Редко звучало в деревне веселое слово. И даже тогдашнее марийское приветствие было печально:
— Илет? Жив еще?
— Иле-ем… Живу…
Замученные голодом и нищетой, шоркенерские крестьяне нередко не могли в срок уплатить подати. Царское правительство в таких случаях присылало в деревни солдат, и те собирали подати силой.
Весной 1899 года в Уржумский уезд, куда входила наша деревня, была направлена карательная экспедиция под командованием вятского вице-губернатора Ратькова-Рожнова. Каратели бесчинствовали, грабили народ, секли непокорных. Тогда до полусмерти засекли Тараса, брата моего деда.
Тарас был бобылем, не имел земельного надела и за ним не числилось недоимки, но во время сбора налога он сказал что-то против начальства и был жестоко наказан. (Он послужил прототипом деда Игнатия в рассказе «Слово поэта».)
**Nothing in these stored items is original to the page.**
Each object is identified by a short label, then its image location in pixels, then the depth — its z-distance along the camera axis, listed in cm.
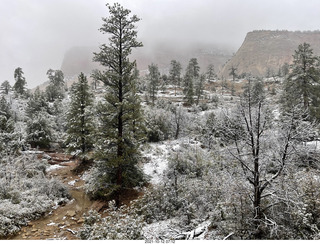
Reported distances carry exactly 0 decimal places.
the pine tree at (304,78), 1773
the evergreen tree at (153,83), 4816
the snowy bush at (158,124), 2463
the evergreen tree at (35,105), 3350
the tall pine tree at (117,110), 1017
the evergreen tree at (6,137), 1577
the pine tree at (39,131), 2308
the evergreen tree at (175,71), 6469
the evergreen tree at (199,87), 4706
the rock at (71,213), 955
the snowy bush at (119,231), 516
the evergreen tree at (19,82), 5234
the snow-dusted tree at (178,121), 2727
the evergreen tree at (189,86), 4503
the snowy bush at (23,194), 802
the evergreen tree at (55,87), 4979
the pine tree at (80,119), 1695
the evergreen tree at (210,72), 7453
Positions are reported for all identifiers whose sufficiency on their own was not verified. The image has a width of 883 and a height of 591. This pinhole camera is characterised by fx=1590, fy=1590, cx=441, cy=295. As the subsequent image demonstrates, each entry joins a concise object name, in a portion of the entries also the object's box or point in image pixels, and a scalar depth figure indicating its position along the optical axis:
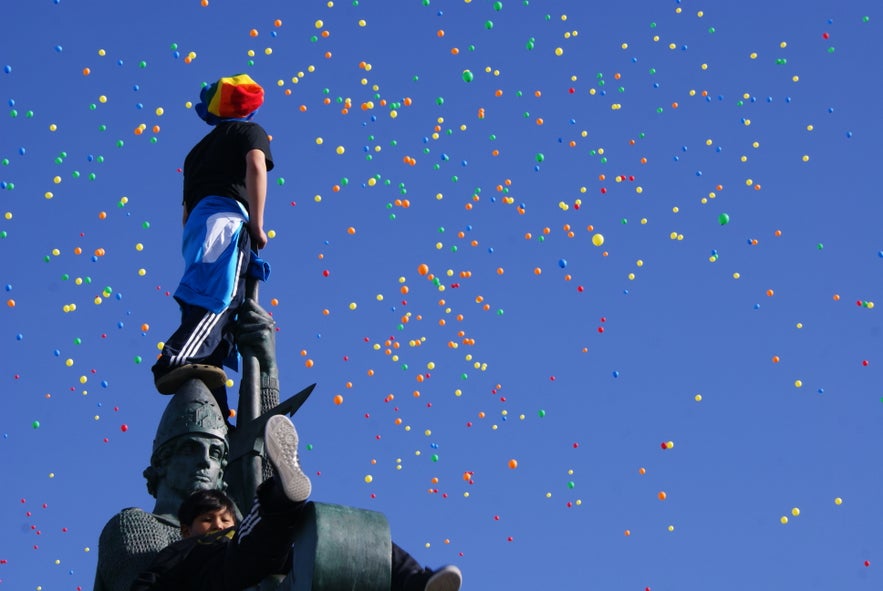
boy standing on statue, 9.88
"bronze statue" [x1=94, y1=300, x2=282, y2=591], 8.80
Вместе с полицейскими в марийские деревни приходили попы-миссионеры, стремившиеся обратить язычников-марийцев в христианство. А. И. Герцен в книге «Былое и думы» описывает, как некий священник Курбановский при помощи команды вооруженных солдат насильно окрестил марийцев нескольких деревень Сернурской волости. В числе их была и наша деревня.
Тогда был окрещен мой прадед Ба́са, мариец из рода Эшты́мов. При крещении поп дал ему христианское имя Иван, а языческое имя, происходящее от тюркского слова «бас» — «голова», стало его фамилией. Но чиновники, не разбиравшиеся в значении языческих имен, сочли, что «Баса» происходит от русского имени Вася, и в официальных документах записали его Васиным.
Отцу моему — Кириллу Васину с малых лет пришлось испытать немало жизненных невзгод. Семи лет он остался сиротой. Отец с детства тянулся к знаниям, но вместо школы очутился мальчиком на побегушках в сушечной купца Соломина в селе Кукарке, потом батрачил в родной деревне. А когда началась гражданская война, семнадцатилетним пареньком вступил в партию, ушел в ряды Красной Армии, отважно сражался с бело-бандитами и дезертирами, командовал продотрядом, был ротным политруком, чекистом.
Еще задолго до моего рождения, в суровом и голодном двадцать первом году, вернувшись домой из армии, отец первым делом расщепал на лучину иконы и передний угол украсил творением заезжего художника — портретом, изображавшим гоголевского Тараса Бульбу. Односельчане, заходя в наш дом, долго дивились на лихого запорожского казака, державшего в одной руке кремневое ружье, а в другой знаменитую люльку и голубой кисет. Бывало и так: мужики принимали Тараса Бульбу за икону — крестились на него, отвешивали поклоны.